B6AC V2 charging limit

To limit my B6AC to charge only 75% capacity of my 6,000mAh LiPo battery, can I simply set it to charge up to 4,500mAh?

Erm I don’t think you can set a capacity limit, although I’m not entirely sure. I think you might just have to stop it when it gets to about 4v per cell

On the B6AC you choose the cell count and capacity, it then delivers the correct voltage and current over a predetermined time. I was just wondering if this was appropriate use of technology.

Well I assume so, I can’t be sure as my b6 didn’t have the choice of capacity

I have only the b6. I can’t choose the capacity only balance charge or normal/fast charge. The problem is that I run into time limit. After 2h the charger stop charging, which is usually about 4.4ah, which means I need to start a new charge cycles to get the full 5ah of my packs. How it works on your, I mean if you discharge your packs you never know how much you really discharge. What if you set 6ah but there was still 500mah left in the pack. It will overcharge the pack?

Still monitors it somehow, the capacity setting is only the upper limit. If I set it to 4,500mAh and there were still 500mAh in the pack, it’ll take it to 4,500mAh or there about. I’ve charged partially drained packs and they stop early.

My guess is it monitors the voltage, which would be ideal, because then I could set a voltage cutoff to get to n% of the pack capacity.

You don’t have the option to just balance charge on the b6ac?

I do, and alternate between two charge cycles to one balance cycle. Why?

Just was interested in case i will buy the ac version too one day. So in fact you can charge your packs to 100% just not with the capacity mode right?

You still set the capacity and cell count, and yes I can charge to 100%, but read that doing that will shorten their lifespan, and I should really only be charging to 75%. Hence the reason for this thread.

Ah damn it :see_no_evil:to early in the morning. I read you can’t charge over 75%… The thing is that mine only start balancing when one cell reached 4.2v. Would be interesting if your charger balance to the capacity you set it to charge. I stick to this thread. Hope somebody can answer your question.

You could always flash Chea-Li Charger Firmware to the iMax B6AC and get a lot of settings into it. You might need to calibrate and configure it a lot though… Make sure to backup the flash and the EEPROM before flashing the new firmware.

@murloc992 thats some good stuff. Have u tried the custom firmware and how did u find about it anyways?

I think u just showed a 2nd chance for my 8s charger which is busted and shows Input Voltage too low, even if i attach 19v power supply

I have it on my charger and it’s very nice.

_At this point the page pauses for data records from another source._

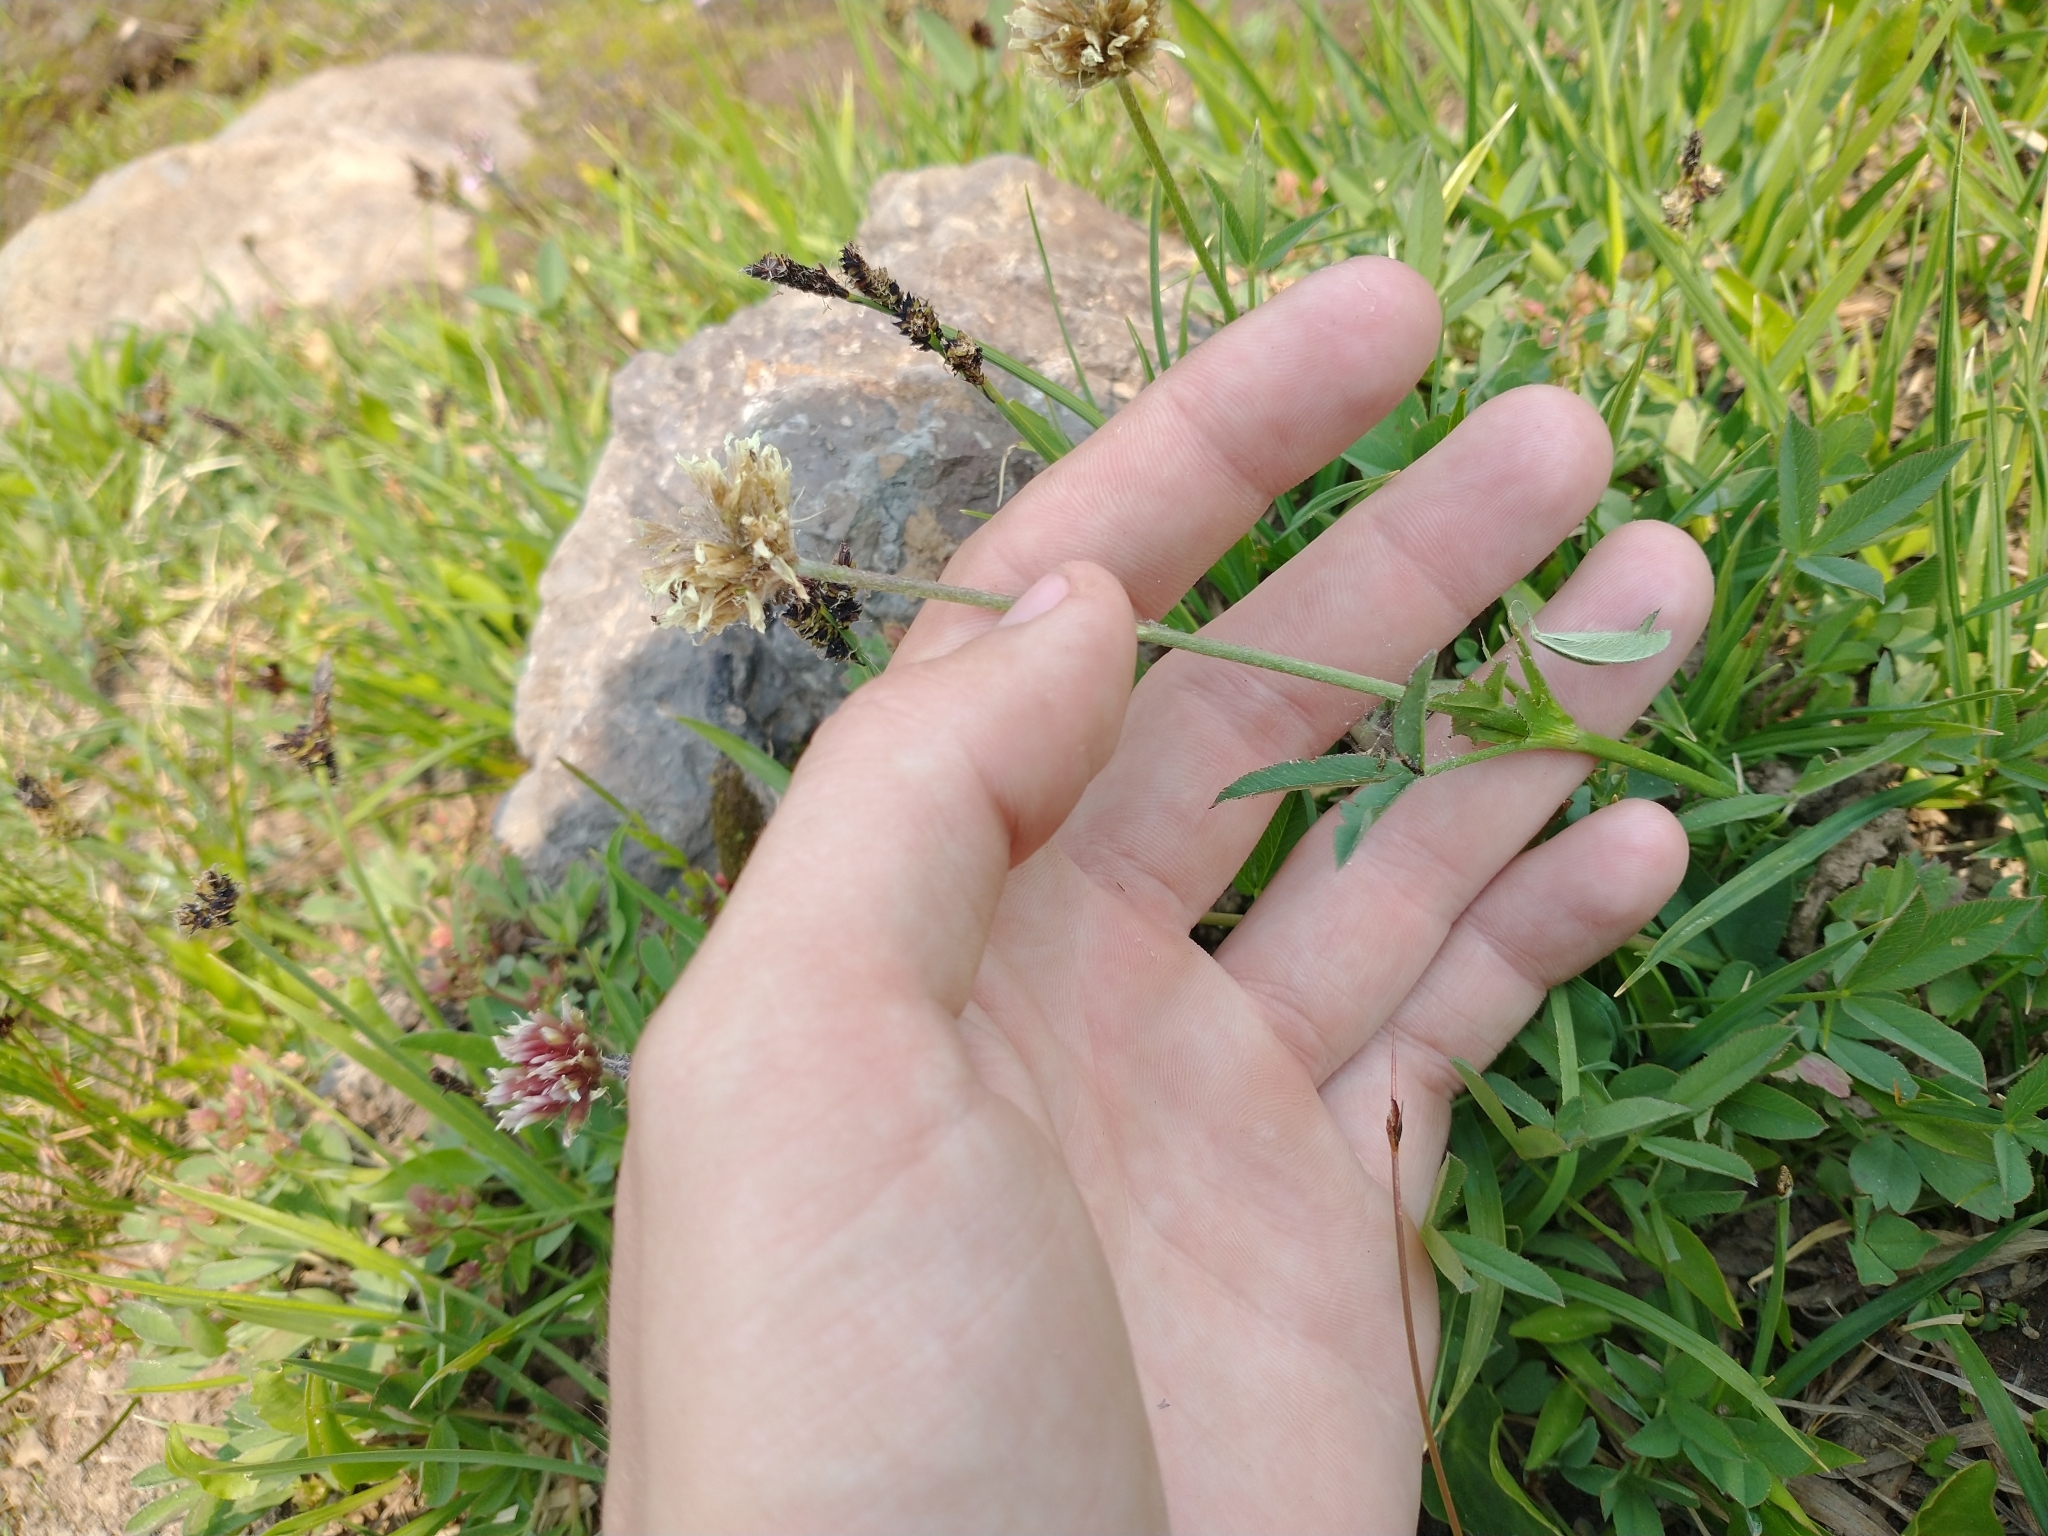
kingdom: Plantae
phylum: Tracheophyta
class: Magnoliopsida
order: Fabales
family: Fabaceae
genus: Trifolium
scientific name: Trifolium longipes
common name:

Just the calibration is kind of fiddly and requires some time and very accurate multimeter. :slight_smile:

Thanks, but if I can wing it, or the standard capabilities of the charger can work, I’m not modifying anything.

Should I be concerned? This was after charging partially drained batteries. How would I tell whether I was losing capacity?


So I forgot to put my LiPos on a storage charge before going on holiday, and now they only charge 1500mAh or thereabouts. Is there a way to repair/restore LiPos? Any help appreciated.

up to which voltage you can charge them?

Did a bit of research on restoring LiPos, and found this advice.

[quote=“KyleB198”]With due respect, you are wrong and this is a dangerous thing you’re recommending.

The problem with an over-discharged LiPo cell is not because the internal resistance rises… it’s because once the battery is completely depleted, the lithium metal starts to plate out on the anode. This causes dendrite structures to form, which can puncture the separator, causing an internal short-circuit.

Even if you successfully give a ‘dead’ LiPo a charge, that dendrite remains. You don’t remove the hazard.

A battery with a proper embedded protection circuit will have lock-out for voltages under 2.5V, in other words, it won’t take a charge no matter WHAT you do to the battery (except maybe dismantle it). In the hobby world, these circuits generally aren’t provided because they add weight & cost.

There’s a reason a properly designed battery charger will refuse to charge an over-discharged cell. It’s not just because they wanna sell you more batteries.[/quote]

Based on that I bought 4x new Graphene 4S 5,000mAh batteries at 35% discount (combination sale and voucher) today.

So wired up it’s 8S 10,000mAh instead of the 6,000mAh I had before at only $40 more than the original cost.